Quoted passage:
Evolutionary Anthropology & Religion

By Cris

Since its formation as a distinct discipline in the 1860s, anthropology has been centrally concerned with religion. Despite this fact, the standard origins story for early anthropology rarely mentions this focus. Two of anthropology’s founders, Edward Burnett Tylor and John Lubbock, devoted the better part of a decade to research and writing about animism, spiritualism, and religion. Both considered animism-religion to be a defining characteristic of humanity, and as a consequence both deemed it essential for anthropology — as a foundational matter — to unravel and explain religion. This aim, though implicit, resonates with Marx’s famous statement that “the premise of all criticism is the criticism of religion.”

In 1865, Tylor published Researches into the Early History of Mankind and the Development of Civilization. That same year John Lubbock published Prehistoric Times. These are counted as seminal works in the formation of the new discipline known as anthropology. Tylor and Lubbock immediately resumed their research programs with a view toward publishing books that would establish anthropology as a science. In 1870, Lubbock published The Origin of Civilisation (1870) and and a year later Tylor published Primitive Culture (1871). These books, along with Henry Lewis Morgan’s Ancient Society (1877), established the field of evolutionary anthropology.

Task: In the text on evolutionary anthropology and religion, what book did John Lubbock publish in 1865?

Available data:
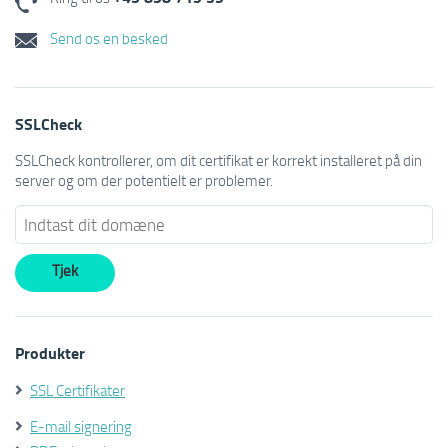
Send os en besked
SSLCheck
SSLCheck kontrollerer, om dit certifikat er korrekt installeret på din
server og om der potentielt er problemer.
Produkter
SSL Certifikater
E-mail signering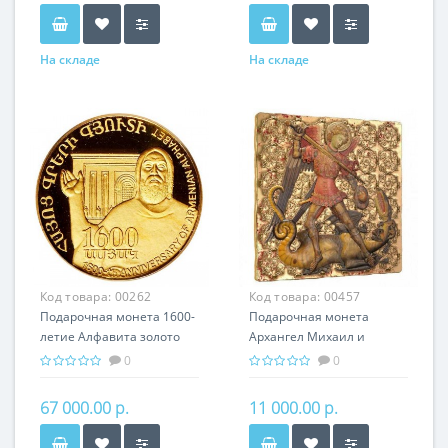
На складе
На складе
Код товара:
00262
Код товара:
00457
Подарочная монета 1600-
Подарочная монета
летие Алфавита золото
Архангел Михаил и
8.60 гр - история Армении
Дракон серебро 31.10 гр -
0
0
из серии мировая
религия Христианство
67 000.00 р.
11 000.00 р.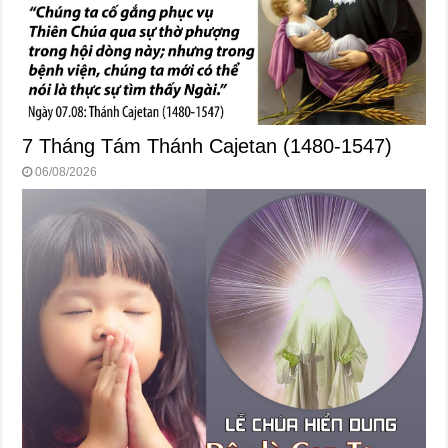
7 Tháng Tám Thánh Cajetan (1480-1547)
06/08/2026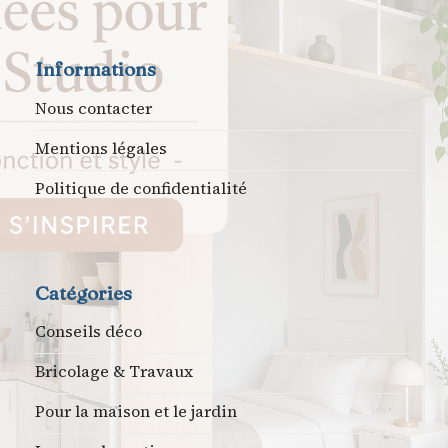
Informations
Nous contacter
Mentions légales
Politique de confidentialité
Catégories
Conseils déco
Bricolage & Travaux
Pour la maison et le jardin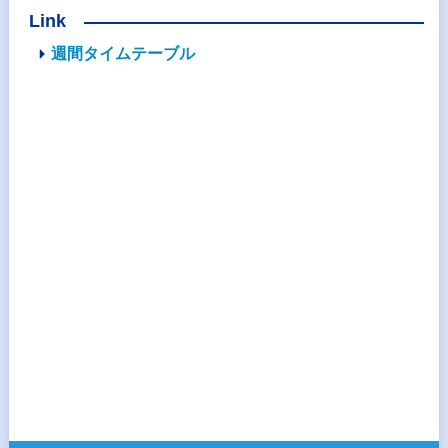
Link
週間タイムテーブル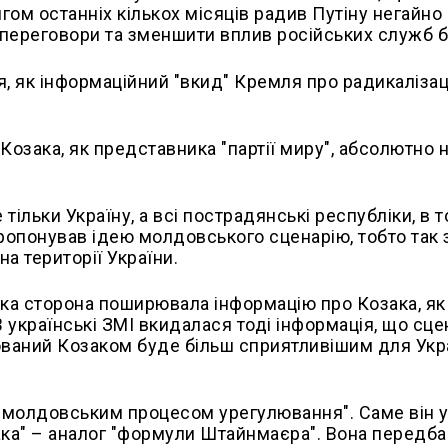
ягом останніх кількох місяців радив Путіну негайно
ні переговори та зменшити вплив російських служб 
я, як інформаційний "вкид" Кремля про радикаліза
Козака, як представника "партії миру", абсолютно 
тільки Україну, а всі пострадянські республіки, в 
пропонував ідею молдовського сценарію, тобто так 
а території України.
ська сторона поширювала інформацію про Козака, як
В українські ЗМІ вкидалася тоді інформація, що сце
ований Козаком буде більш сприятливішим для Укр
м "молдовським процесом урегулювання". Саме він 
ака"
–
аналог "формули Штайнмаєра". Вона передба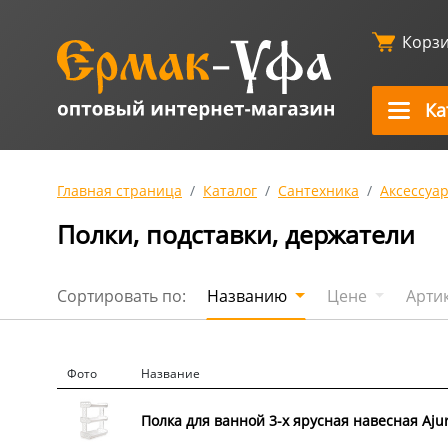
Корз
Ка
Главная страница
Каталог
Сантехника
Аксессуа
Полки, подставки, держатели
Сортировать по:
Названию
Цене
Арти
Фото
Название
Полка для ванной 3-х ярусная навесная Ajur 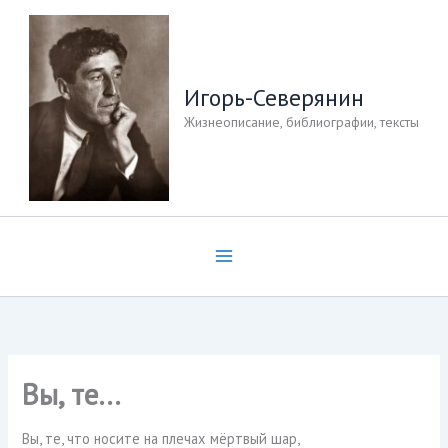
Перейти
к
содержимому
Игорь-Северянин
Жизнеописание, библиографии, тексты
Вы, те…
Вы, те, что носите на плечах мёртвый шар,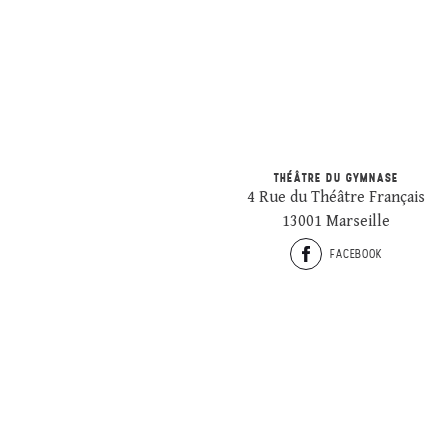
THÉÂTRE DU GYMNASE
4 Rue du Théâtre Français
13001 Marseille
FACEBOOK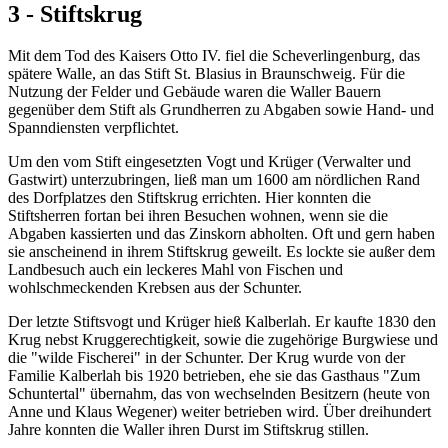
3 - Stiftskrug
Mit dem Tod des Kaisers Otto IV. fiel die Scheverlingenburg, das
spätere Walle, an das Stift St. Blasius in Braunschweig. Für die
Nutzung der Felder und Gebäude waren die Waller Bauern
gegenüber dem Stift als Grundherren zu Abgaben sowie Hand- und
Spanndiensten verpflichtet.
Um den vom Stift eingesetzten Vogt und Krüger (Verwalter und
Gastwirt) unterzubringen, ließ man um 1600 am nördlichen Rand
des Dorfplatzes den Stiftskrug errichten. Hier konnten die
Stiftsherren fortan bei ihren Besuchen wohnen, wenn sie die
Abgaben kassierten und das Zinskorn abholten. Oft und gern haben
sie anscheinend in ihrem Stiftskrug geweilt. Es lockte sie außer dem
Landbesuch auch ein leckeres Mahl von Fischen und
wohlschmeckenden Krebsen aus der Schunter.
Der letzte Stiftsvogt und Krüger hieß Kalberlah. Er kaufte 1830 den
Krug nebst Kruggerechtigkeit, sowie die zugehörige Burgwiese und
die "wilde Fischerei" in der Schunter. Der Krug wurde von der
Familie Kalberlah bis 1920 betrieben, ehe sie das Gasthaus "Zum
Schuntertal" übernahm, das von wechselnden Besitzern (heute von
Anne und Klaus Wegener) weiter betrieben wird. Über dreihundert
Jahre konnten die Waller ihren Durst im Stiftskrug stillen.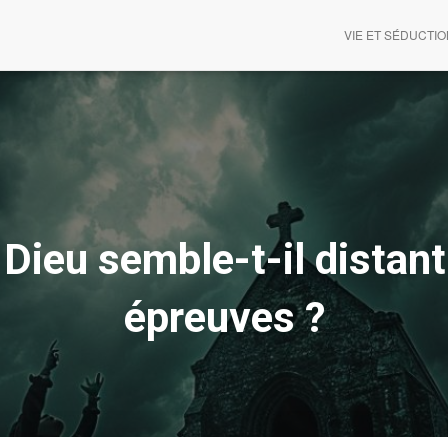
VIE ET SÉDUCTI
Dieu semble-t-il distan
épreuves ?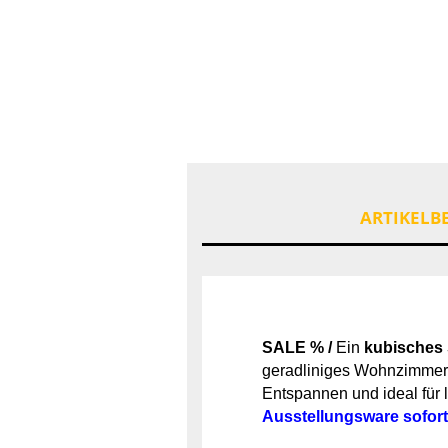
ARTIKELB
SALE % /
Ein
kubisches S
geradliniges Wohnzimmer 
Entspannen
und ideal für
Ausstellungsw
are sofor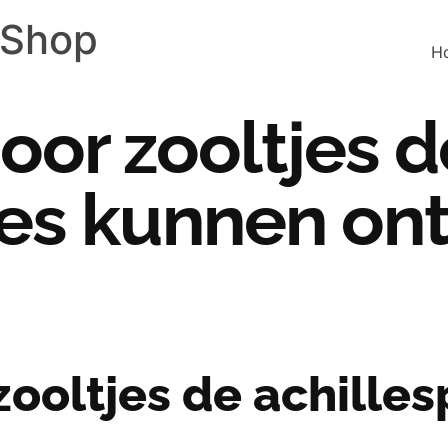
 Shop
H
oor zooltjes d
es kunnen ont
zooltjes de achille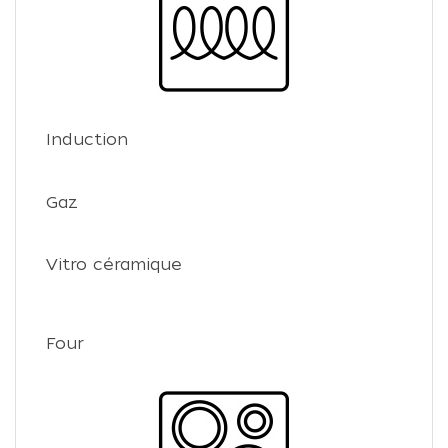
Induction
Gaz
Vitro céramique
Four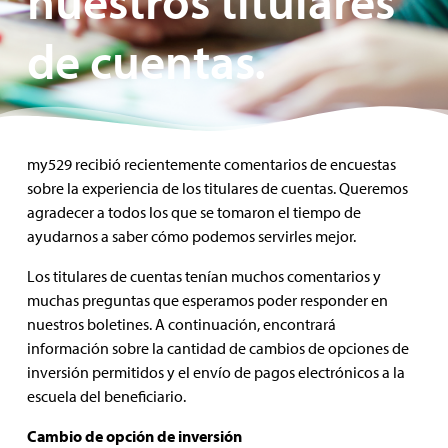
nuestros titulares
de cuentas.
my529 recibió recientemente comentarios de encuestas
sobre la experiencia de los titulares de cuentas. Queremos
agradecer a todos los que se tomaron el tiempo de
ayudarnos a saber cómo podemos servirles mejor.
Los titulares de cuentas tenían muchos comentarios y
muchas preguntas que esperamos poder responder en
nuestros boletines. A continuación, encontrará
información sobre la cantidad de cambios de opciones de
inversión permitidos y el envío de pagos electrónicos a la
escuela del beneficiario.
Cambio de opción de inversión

Exercise response: Prehistoric Times